TEXTAUSZUG
= = =

Human Upgrade. Susanna Hertrich und Hannes Wiedemann
Artikel vom 08.03.2017
Die Werke von Susanna Hertrich und die Fotografien von Hannes Wiedemann konfrontieren uns mit uns selbst. Kein Bereich des Lebens betrifft uns so stark wie die eigene Leiblichkeit. Sie ist unsere Existenz, sie ist die materielle Substanz des Humanen und letztlich der Humanitas als Selbstverständnis. Von Klaus-D. Pohl
Überwindung menschlicher Grenzen
Im Zentrum der Leiblichkeit und der Humanitas steht auf der einen Seite der Wunsch nach Unversehrtheit – Grundlage des Schutzes der Gesundheit und der eigenen Zukunftsfähigkeit. Auf der anderen Seite führt seit Bestehen der Gattung Mensch die Tatsache, dass die körperlichen und geistigen Fähigkeiten beschränkt sind, zu Versuchen, diese zu optimieren. Das Gefühl der Beschränktheit ist jedoch nicht a priori vorhanden, es ist die Reaktion auf bestimmte Herausforderungen der Umwelt, die uns dazu zwingen, entsprechende Wege zur Bewältigung dieser Herausforderungen zu finden. Die „Enhancement-Gesellschaft“, wie sie auch in den Beiträgen dieses Magazins angesprochen wird, ist daher zunächst keine neue Tatsache. Die Brisanz, mit der sie heute diskutiert wird, hat ihren Grund nicht in dem eigentlichen Bestreben, Körper und Geist zu optimieren, um bisher empfundene Grenzen zu sprengen oder Hilfe zur Verbesserung der vorhandenen Fähigkeiten zu erhalten. Sie hat vor allem ihre Ursache in der Diskussion um die Zweckbestimmung des „Enhancement“.
Für die Kunst, sei es Mythos, Literatur, Poesie, Bildwerke und Film, war und ist das Thema der Überwindung menschlicher Grenzen beziehungsweise die „Aufrüstung“ der Fähigkeiten eine Quelle zahlreicher Werke. Allein die Rüstung selbst ist Ausdruck dieses Willens, leiblichen Schutz zu haben und mit ihr zugleich apparativ auf Bedrohungen zu reagieren, vielfach variiert in historischer Realität und künstlerischer Phantasie. Susanna Hertrich entwickelt in ihren Arbeiten reale und spekulative Möglichkeiten, der gefährdeten und gefährlichen Umwelt etwas entgegenzusetzen. Ihr „gerüsteter“ japanischer Samurai im radioaktiv verseuchten Umfeld des Katastrophengebiets Fukushima macht die Gefahr öffentlich und überlässt sie nicht der Informationspolitik der Experten – wo auch immer. Die am Kopf anzulegende und mit den Lippen verbundene Apparatur des „Jacobson’s Fabulous Olfactometer“ reagiert wie ein instinktiver Impuls auf den Grad der Luftverschmutzung. Mit den „Prostheses for Instincts“ versucht Susanna Hertrich sogar, Gefahren politischer und ökologischer Art vorausschau- und wahrnehmbar zu machen. Die bedrohte Autonomie des Leiblichen, die von der Umwelt ausgeht, wird fühlbar bis hin zum Versuch der experimentellen Vereinnahmung tierischer Instinktfähigkeit, von der wir wissen, dass sie der des Menschen in vieler Hinsicht weit überlegen zu sein scheint.

= = =

DATEN
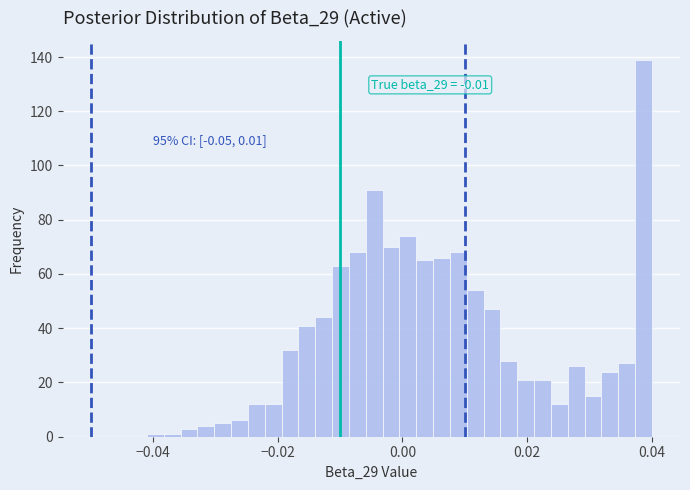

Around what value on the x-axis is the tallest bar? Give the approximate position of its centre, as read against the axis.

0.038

= = =

AUFGABE
Worauf reagiert laut dem Textauszug die Apparatur des „Jacobson’s Fabulous Olfactometer“? Die Daten sind eigenständiges Material und haben mit dem Textauszug nichts zu tun.

LÖSUNG
Sie reagiert auf den Grad der Luftverschmutzung.